ZADANIE: Zamień „categories” na „groups” we wszystkich pozycjach poniżej i przepisz je bez innych zmian, pomijając obrazy.

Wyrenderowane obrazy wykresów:
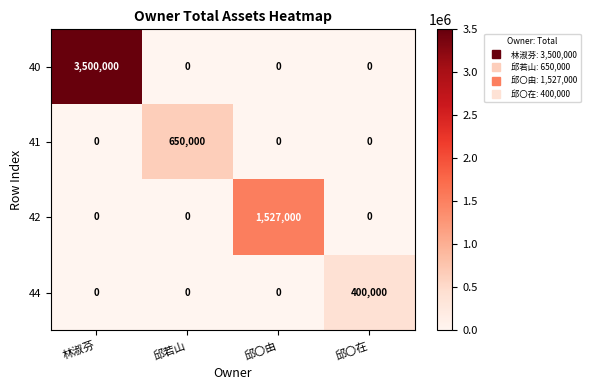

At how many categories does at least one series exceed 866486?

2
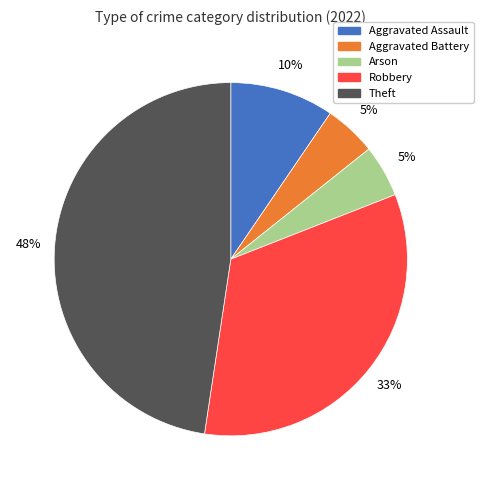

Do Theft and Aggravated Assault together represent more than half of the pie?

Yes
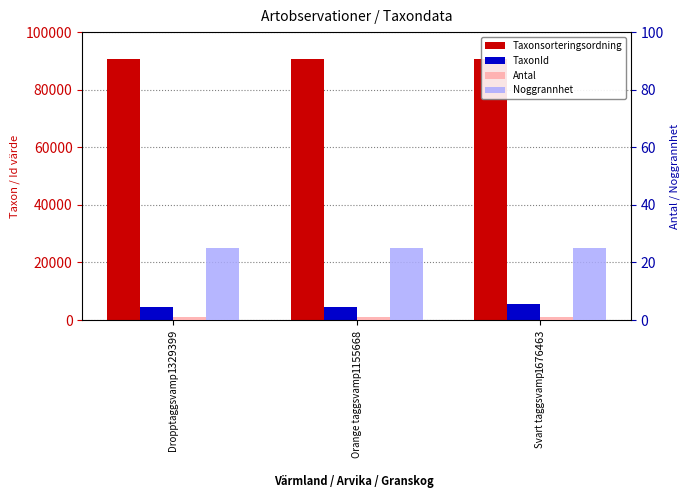

List the series in order of their peak value, lowest first.

Antal, Noggrannhet, TaxonId, Taxonsorteringsordning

WYNIK ĆWICZENIA:
At how many groups does at least one series exceed 866486?

2

Do Theft and Aggravated Assault together represent more than half of the pie?

Yes

List the series in order of their peak value, lowest first.

Antal, Noggrannhet, TaxonId, Taxonsorteringsordning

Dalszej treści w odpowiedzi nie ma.